** RECORDS FOR THIS EXERCISE follows **

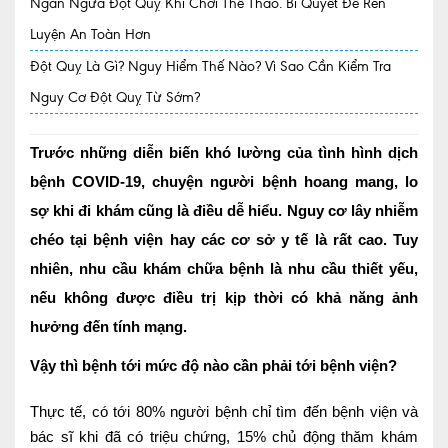
Ngăn Ngừa Đột Quỵ Khi Chơi Thể Thao. Bí Quyết Để Rèn
Luyện An Toàn Hơn
Quy trình khám BHYT
Đột Quỵ Là Gì? Nguy Hiểm Thế Nào? Vì Sao Cần Kiểm Tra
TRANG CHỦ
Hồ sơ năng lực phòng khám
Nguy Cơ Đột Quỵ Từ Sớm?
TIN TỨC
Thông tin y tế
Trước những diễn biến khó lường của tình hình dịch
bệnh COVID-19, chuyện người bệnh hoang mang, lo
Tin Ưu đãi
sợ khi đi khám cũng là điều dễ hiểu. Nguy cơ lây nhiễm
Tin sự kiện
chéo tại bệnh viện hay các cơ sở y tế là rất cao. Tuy
nhiên, nhu cầu khám chữa bệnh là nhu cầu thiết yếu,
Báo chí nói về chúng tôi
nếu không được điều trị kịp thời có khả năng ảnh
Tin tức BHYT
hưởng đến tính mạng.
DỊCH VỤ
Vậy thì bệnh tới mức độ nào cần phải tới bệnh viện?
Các chuyên khoa tại Phòng khám
Thực tế, có tới 80% người bệnh chỉ tìm đến bệnh viện và
Nội
bác sĩ khi đã có triệu chứng, 15% chủ động thăm khám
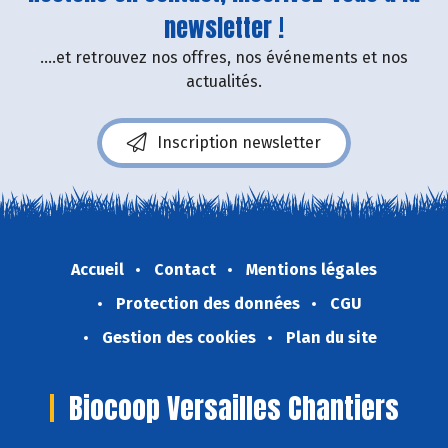
newsletter !
....et retrouvez nos offres, nos événements et nos
actualités.
Inscription newsletter
Accueil
Contact
Mentions légales
Protection des données
CGU
Gestion des cookies
Plan du site
Biocoop Versailles Chantiers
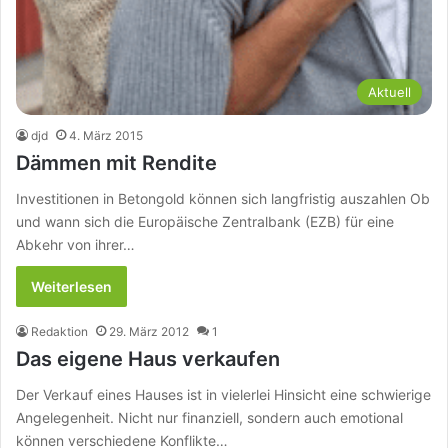
Aktuell
djd
4. März 2015
Dämmen mit Rendite
Investitionen in Betongold können sich langfristig auszahlen Ob
und wann sich die Europäische Zentralbank (EZB) für eine
Abkehr von ihrer…
Weiterlesen
Redaktion
29. März 2012
1
Das eigene Haus verkaufen
Der Verkauf eines Hauses ist in vielerlei Hinsicht eine schwierige
Angelegenheit. Nicht nur finanziell, sondern auch emotional
können verschiedene Konflikte…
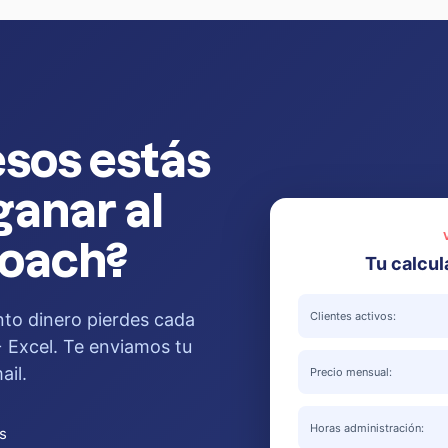
sos estás
ganar al
oach?
Tu calcul
Clientes activos:
to dinero pierdes cada
Excel. Te enviamos tu
ail.
Precio mensual:
Horas administración:
s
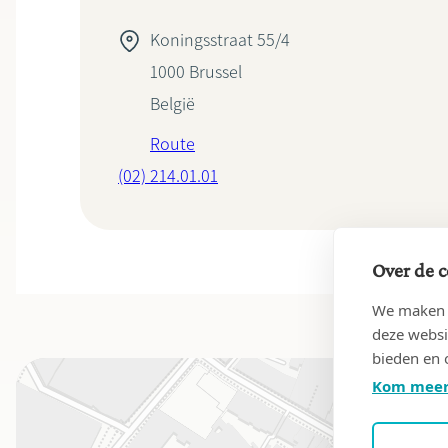
Koningsstraat 55/4
1000
Brussel
België
Route
(02) 214.01.01
Over de c
We maken g
deze websi
bieden en 
Kom meer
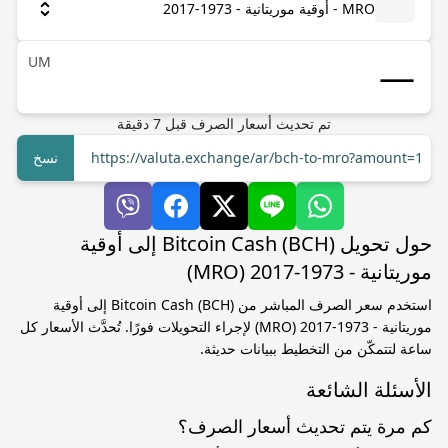
MRO - أوقية موريتانية - 1973-2017
UM
تم تحديث أسعار الصرف
قبل
7
دقيقة
https://valuta.exchange/ar/bch-to-mro?amount=1
نسخ
حول تحويل Bitcoin Cash (BCH) إلى أوقية
موريتانية - 1973-2017 (MRO)
استخدم سعر الصرف المباشر من Bitcoin Cash (BCH) إلى أوقية
موريتانية - 1973-2017 (MRO) لإجراء التحويلات فورًا. تُحدَّث الأسعار كل
ساعة لتتمكّن من التخطيط ببيانات حديثة.
الأسئلة الشائعة
كم مرة يتم تحديث أسعار الصرف؟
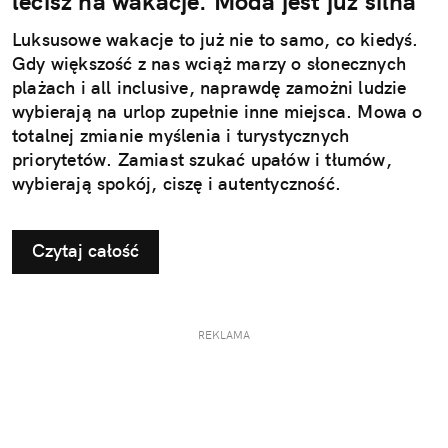
lecisz na wakacje. Moda jest już silna
Luksusowe wakacje to już nie to samo, co kiedyś.
Gdy większość z nas wciąż marzy o słonecznych
plażach i all inclusive, naprawdę zamożni ludzie
wybierają na urlop zupełnie inne miejsca. Mowa o
totalnej zmianie myślenia i turystycznych
priorytetów. Zamiast szukać upałów i tłumów,
wybierają spokój, ciszę i autentyczność.
Czytaj całość
REKLAMA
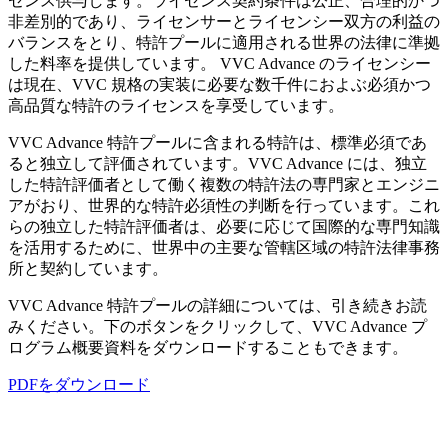
センス供与します。ライセンス契約条件は公正、合理的かつ
非差別的であり、ライセンサーとライセンシー双方の利益の
バランスをとり、特許プールに適用される世界の法律に準拠
した料率を提供しています。 VVC Advance のライセンシー
は現在、VVC 規格の実装に必要な数千件におよぶ必須かつ
高品質な特許のライセンスを享受しています。
VVC Advance 特許プールに含まれる特許は、標準必須であ
ると独立して評価されています。VVC Advance には、独立
した特許評価者として働く複数の特許法の専門家とエンジニ
アがおり、世界的な特許必須性の判断を行っています。これ
らの独立した特許評価者は、必要に応じて国際的な専門知識
を活用するために、世界中の主要な管轄区域の特許法律事務
所と契約しています。
VVC Advance 特許プールの詳細については、引き続きお読
みください。下のボタンをクリックして、VVC Advance プ
ログラム概要資料をダウンロードすることもできます。
PDFをダウンロード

** End of RECORDS FOR THIS EXERCISE **

Search the preceding listing for the word "können" and pull out every line that holds it.

Investitionen in Betongold können sich langfristig auszahlen Ob
können verschiedene Konflikte…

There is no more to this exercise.